Set task:
Write out the data below again, switching "locality" to "site" everywhere and leaving everything else unchanged.
# # # # # # #
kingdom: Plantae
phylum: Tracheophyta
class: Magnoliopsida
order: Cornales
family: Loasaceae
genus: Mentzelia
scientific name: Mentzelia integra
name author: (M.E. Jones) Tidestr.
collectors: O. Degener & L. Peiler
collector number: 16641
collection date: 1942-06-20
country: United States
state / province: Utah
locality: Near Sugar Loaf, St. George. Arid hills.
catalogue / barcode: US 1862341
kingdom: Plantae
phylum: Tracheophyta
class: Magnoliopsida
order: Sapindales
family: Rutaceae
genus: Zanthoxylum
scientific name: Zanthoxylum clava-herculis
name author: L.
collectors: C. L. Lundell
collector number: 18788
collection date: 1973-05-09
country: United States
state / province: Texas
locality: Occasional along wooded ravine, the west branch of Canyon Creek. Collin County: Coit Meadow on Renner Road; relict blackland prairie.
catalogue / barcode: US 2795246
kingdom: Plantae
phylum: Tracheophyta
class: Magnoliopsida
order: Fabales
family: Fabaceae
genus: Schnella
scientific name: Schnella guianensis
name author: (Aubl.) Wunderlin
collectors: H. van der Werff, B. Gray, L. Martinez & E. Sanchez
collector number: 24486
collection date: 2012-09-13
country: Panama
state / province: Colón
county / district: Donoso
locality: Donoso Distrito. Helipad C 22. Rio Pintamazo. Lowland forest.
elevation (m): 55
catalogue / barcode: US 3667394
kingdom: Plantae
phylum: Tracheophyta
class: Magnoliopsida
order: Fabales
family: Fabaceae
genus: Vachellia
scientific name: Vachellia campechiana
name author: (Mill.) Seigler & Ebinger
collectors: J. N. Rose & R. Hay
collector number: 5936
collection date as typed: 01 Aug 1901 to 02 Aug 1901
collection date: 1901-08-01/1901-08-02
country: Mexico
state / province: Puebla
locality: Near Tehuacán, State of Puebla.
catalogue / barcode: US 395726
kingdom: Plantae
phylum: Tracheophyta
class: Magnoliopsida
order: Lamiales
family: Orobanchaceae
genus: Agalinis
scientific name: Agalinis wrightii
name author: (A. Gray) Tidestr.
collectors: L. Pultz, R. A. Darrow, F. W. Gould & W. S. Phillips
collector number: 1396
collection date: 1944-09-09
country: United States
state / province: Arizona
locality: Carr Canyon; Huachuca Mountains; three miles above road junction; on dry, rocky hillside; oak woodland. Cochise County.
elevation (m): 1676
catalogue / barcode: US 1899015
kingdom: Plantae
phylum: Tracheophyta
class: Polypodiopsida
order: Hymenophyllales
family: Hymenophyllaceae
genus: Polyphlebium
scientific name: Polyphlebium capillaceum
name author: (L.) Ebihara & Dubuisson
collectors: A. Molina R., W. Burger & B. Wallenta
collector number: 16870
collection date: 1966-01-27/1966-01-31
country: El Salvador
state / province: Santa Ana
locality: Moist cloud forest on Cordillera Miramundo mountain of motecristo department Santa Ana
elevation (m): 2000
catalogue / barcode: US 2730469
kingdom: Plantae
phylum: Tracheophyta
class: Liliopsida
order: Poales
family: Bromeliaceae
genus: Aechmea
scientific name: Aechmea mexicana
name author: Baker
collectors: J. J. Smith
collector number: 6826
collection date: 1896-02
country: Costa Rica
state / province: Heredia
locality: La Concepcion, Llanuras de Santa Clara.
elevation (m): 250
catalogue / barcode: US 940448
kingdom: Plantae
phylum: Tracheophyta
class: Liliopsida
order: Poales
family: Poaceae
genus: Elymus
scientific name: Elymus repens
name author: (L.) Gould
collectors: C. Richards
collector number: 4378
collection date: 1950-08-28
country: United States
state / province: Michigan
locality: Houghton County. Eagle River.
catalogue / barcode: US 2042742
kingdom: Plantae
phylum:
# # # # # # #
Response to this task:
kingdom: Plantae
phylum: Tracheophyta
class: Magnoliopsida
order: Cornales
family: Loasaceae
genus: Mentzelia
scientific name: Mentzelia integra
name author: (M.E. Jones) Tidestr.
collectors: O. Degener & L. Peiler
collector number: 16641
collection date: 1942-06-20
country: United States
state / province: Utah
site: Near Sugar Loaf, St. George. Arid hills.
catalogue / barcode: US 1862341
kingdom: Plantae
phylum: Tracheophyta
class: Magnoliopsida
order: Sapindales
family: Rutaceae
genus: Zanthoxylum
scientific name: Zanthoxylum clava-herculis
name author: L.
collectors: C. L. Lundell
collector number: 18788
collection date: 1973-05-09
country: United States
state / province: Texas
site: Occasional along wooded ravine, the west branch of Canyon Creek. Collin County: Coit Meadow on Renner Road; relict blackland prairie.
catalogue / barcode: US 2795246
kingdom: Plantae
phylum: Tracheophyta
class: Magnoliopsida
order: Fabales
family: Fabaceae
genus: Schnella
scientific name: Schnella guianensis
name author: (Aubl.) Wunderlin
collectors: H. van der Werff, B. Gray, L. Martinez & E. Sanchez
collector number: 24486
collection date: 2012-09-13
country: Panama
state / province: Colón
county / district: Donoso
site: Donoso Distrito. Helipad C 22. Rio Pintamazo. Lowland forest.
elevation (m): 55
catalogue / barcode: US 3667394
kingdom: Plantae
phylum: Tracheophyta
class: Magnoliopsida
order: Fabales
family: Fabaceae
genus: Vachellia
scientific name: Vachellia campechiana
name author: (Mill.) Seigler & Ebinger
collectors: J. N. Rose & R. Hay
collector number: 5936
collection date as typed: 01 Aug 1901 to 02 Aug 1901
collection date: 1901-08-01/1901-08-02
country: Mexico
state / province: Puebla
site: Near Tehuacán, State of Puebla.
catalogue / barcode: US 395726
kingdom: Plantae
phylum: Tracheophyta
class: Magnoliopsida
order: Lamiales
family: Orobanchaceae
genus: Agalinis
scientific name: Agalinis wrightii
name author: (A. Gray) Tidestr.
collectors: L. Pultz, R. A. Darrow, F. W. Gould & W. S. Phillips
collector number: 1396
collection date: 1944-09-09
country: United States
state / province: Arizona
site: Carr Canyon; Huachuca Mountains; three miles above road junction; on dry, rocky hillside; oak woodland. Cochise County.
elevation (m): 1676
catalogue / barcode: US 1899015
kingdom: Plantae
phylum: Tracheophyta
class: Polypodiopsida
order: Hymenophyllales
family: Hymenophyllaceae
genus: Polyphlebium
scientific name: Polyphlebium capillaceum
name author: (L.) Ebihara & Dubuisson
collectors: A. Molina R., W. Burger & B. Wallenta
collector number: 16870
collection date: 1966-01-27/1966-01-31
country: El Salvador
state / province: Santa Ana
site: Moist cloud forest on Cordillera Miramundo mountain of motecristo department Santa Ana
elevation (m): 2000
catalogue / barcode: US 2730469
kingdom: Plantae
phylum: Tracheophyta
class: Liliopsida
order: Poales
family: Bromeliaceae
genus: Aechmea
scientific name: Aechmea mexicana
name author: Baker
collectors: J. J. Smith
collector number: 6826
collection date: 1896-02
country: Costa Rica
state / province: Heredia
site: La Concepcion, Llanuras de Santa Clara.
elevation (m): 250
catalogue / barcode: US 940448
kingdom: Plantae
phylum: Tracheophyta
class: Liliopsida
order: Poales
family: Poaceae
genus: Elymus
scientific name: Elymus repens
name author: (L.) Gould
collectors: C. Richards
collector number: 4378
collection date: 1950-08-28
country: United States
state / province: Michigan
site: Houghton County. Eagle River.
catalogue / barcode: US 2042742
kingdom: Plantae
phylum:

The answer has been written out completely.